▸ **Task objective**: Among the lines of the records, please find those that contain the word "main" and copy them.

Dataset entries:
□ □ □ □
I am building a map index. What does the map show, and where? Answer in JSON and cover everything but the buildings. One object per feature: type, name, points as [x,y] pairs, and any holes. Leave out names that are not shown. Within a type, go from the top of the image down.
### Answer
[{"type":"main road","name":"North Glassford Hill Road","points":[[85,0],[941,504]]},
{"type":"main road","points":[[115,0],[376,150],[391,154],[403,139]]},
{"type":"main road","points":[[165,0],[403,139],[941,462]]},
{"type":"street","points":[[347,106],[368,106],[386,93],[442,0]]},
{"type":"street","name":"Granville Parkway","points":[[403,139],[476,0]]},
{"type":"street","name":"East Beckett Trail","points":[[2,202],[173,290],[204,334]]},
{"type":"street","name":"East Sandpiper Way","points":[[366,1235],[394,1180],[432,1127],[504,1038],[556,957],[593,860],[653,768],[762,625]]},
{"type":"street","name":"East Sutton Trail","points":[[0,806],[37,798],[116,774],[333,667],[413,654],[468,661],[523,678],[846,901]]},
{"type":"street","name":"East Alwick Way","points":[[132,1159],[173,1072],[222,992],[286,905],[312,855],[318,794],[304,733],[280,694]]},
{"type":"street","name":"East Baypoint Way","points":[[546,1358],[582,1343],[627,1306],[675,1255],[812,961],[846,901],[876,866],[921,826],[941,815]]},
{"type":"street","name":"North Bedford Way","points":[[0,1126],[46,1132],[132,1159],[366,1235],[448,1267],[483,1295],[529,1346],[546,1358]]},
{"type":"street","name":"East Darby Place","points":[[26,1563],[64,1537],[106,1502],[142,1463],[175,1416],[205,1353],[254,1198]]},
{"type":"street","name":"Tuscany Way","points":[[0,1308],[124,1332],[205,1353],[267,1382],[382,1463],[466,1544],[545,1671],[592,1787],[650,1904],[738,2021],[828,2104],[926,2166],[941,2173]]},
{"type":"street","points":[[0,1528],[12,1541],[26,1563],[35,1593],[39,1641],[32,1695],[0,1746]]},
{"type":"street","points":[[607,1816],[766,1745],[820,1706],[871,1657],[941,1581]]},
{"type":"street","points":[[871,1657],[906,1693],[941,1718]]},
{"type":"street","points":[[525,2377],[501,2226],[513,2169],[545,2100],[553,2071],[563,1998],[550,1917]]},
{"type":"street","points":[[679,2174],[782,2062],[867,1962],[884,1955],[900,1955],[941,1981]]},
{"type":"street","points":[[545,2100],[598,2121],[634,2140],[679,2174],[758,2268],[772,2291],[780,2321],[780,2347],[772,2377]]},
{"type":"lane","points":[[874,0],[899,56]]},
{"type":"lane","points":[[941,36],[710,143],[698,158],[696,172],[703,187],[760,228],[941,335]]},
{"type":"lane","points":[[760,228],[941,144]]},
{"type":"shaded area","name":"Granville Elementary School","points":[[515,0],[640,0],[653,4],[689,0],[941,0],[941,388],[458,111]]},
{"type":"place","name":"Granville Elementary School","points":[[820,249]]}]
□ □ □ □
▸ **Exercise response**:
[{"type":"main road","name":"North Glassford Hill Road","points":[[85,0],[941,504]]},
{"type":"main road","points":[[115,0],[376,150],[391,154],[403,139]]},
{"type":"main road","points":[[165,0],[403,139],[941,462]]},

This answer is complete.